Follow-up, for people who encounter this thread in the future: I did some more hunting and found `nocache` (https://github.com/Feh/nocache , though I installed it via the Ubuntu repositories) which does this by intercepting the open() system call and calling fadvise() immediately afterwards.
> Unfortunately enabling swap in linux has a very annoying side effect, linux will preferentially push out pages of running programs that have been untouched for X time for more disk cache, pretty much no matter how much ram you have.

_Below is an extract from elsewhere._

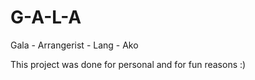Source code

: # G-A-L-A
Gala - Arrangerist - Lang - Ako

This project was done for personal and for fun reasons :)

THIS. I ended up disabling swap because my kernel insisted on essentially reserving 50% of RAM for disk buffers; meaning even with 16GiB of RAM, I'd have processes getting swapped out and taking forever to run, because everything was stuck in 8GiB of RAM, and Firefox was taking 6GiB of that. I couldn't for the life of me figure out a way to get Linux to make that something more reasonable, like 20%. (And yes, I tried playing with `vm.swapiness`.)

Programs should really use unbuffered i/o for large files read only once (yes i know Linus doesn’t like unbuffered i/o but he’s wrong)

> This comes into play when you copy or access huge files that are going to be read exactly once

Readahead is still useful for large files read sequentially once, and that needs to be buffered. Such programs should use posix_fadvise().
you can readahead as far as you like with unbuffered io
If you are reading unbuffered (ie. O_DIRECT) then you are reading directly into the memory block the user supplied, so you cannot read ahead - there's nowhere to put the extra data.
Of course you can read ahead using multiple buffers, you can issue as many reads as you want concurrently
I think it is pretty clear I was referring to kernel-mediated readahead. Sure, you can achieve the same thing in userspace using async IO or threads.
> There _NEEDS_ to be a setting where program pages don't get pushed out for disk cache, peroid, unless approaching a low ram situation, but BEFORE it causes long periods of total crushing unresponsiveness.

Did you try different vm.vfs_cache_pressure values?

Probably the best solution to this is something like memlockd where you explicitly tell the kernel what memory must always be in resident set.